About three neighbours said they have made complaints to the Housing Development Board (HDB), but there has been no response from the agency.
One of them, who only wanted to be identified as Teo, said Lee had thrown rubbish down towards her unit on a few occasions.
Yao said, “After many complaints, there has been nothing done to her. I feel this is very unfair. We have been disturbed for too long.”
Police called to Marliah’s flat again
At around 6.30pm on Friday, this reporter heard Lee shouting again and immediately went to her unit to knock on her door. She stopped shouting but did not open her door. There were two CCTVs installed outside Lee’s unit.
At about 8.50pm, Lee resumed her shouting at Marliah, which can be heard by this reporter from the ground floor. Shortly after the reporter went back to Marliah’s flat, three police officers arrived in response to a call made by Marliah.
The officers from Bedok Division explained to Yahoo News Singapore that their purpose was to mediate between Marliah and Lee, as well as to take down statements and submit them to an investigation officer.
When the officers knocked on Lee’s door, she took about a minute before coming to the door. Speaking in Chinese, Lee said that she was “merely singing in her own house” and denied that she was shouting.
“She has no husband and her daughter died,” Lee told the police officers in Chinese. “She’s crazy. She’s always at home and doesn’t go out. She’s weird. You all can’t do this, always come knocking on my door. This is not right. You have to look for her. She’s bored, that’s why she’s always calling for you.”
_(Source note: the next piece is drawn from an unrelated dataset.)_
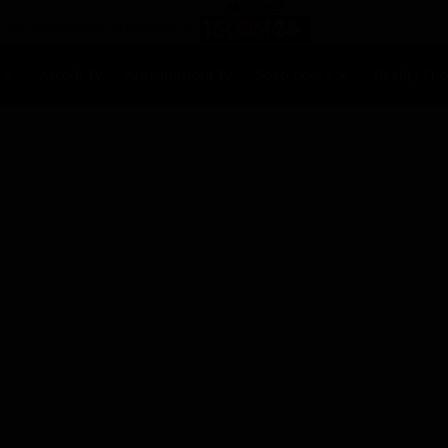
Ascolti Tv
Anticipazioni Tv
Soap opera
Reality Sh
Lee also claimed that Marliah disturbed her by playing with marbles at her unit early in the morning every day. But Marliah dismissed the claim, saying that she did not have marbles in her house.
The police left about one hour later after taking down a statement from Marliah.
Having been told previously that she could only file a civil suit, Marliah implored the officers to do something about the matter while they recorded her statement.
“This is harassment and I’ve suffered for seven long years. How can anyone take this? It hurts a lot when she brings up my husband and my second daughter. It took me three years of crying to get over her,” Marliah told one of the officers, before bursting into tears.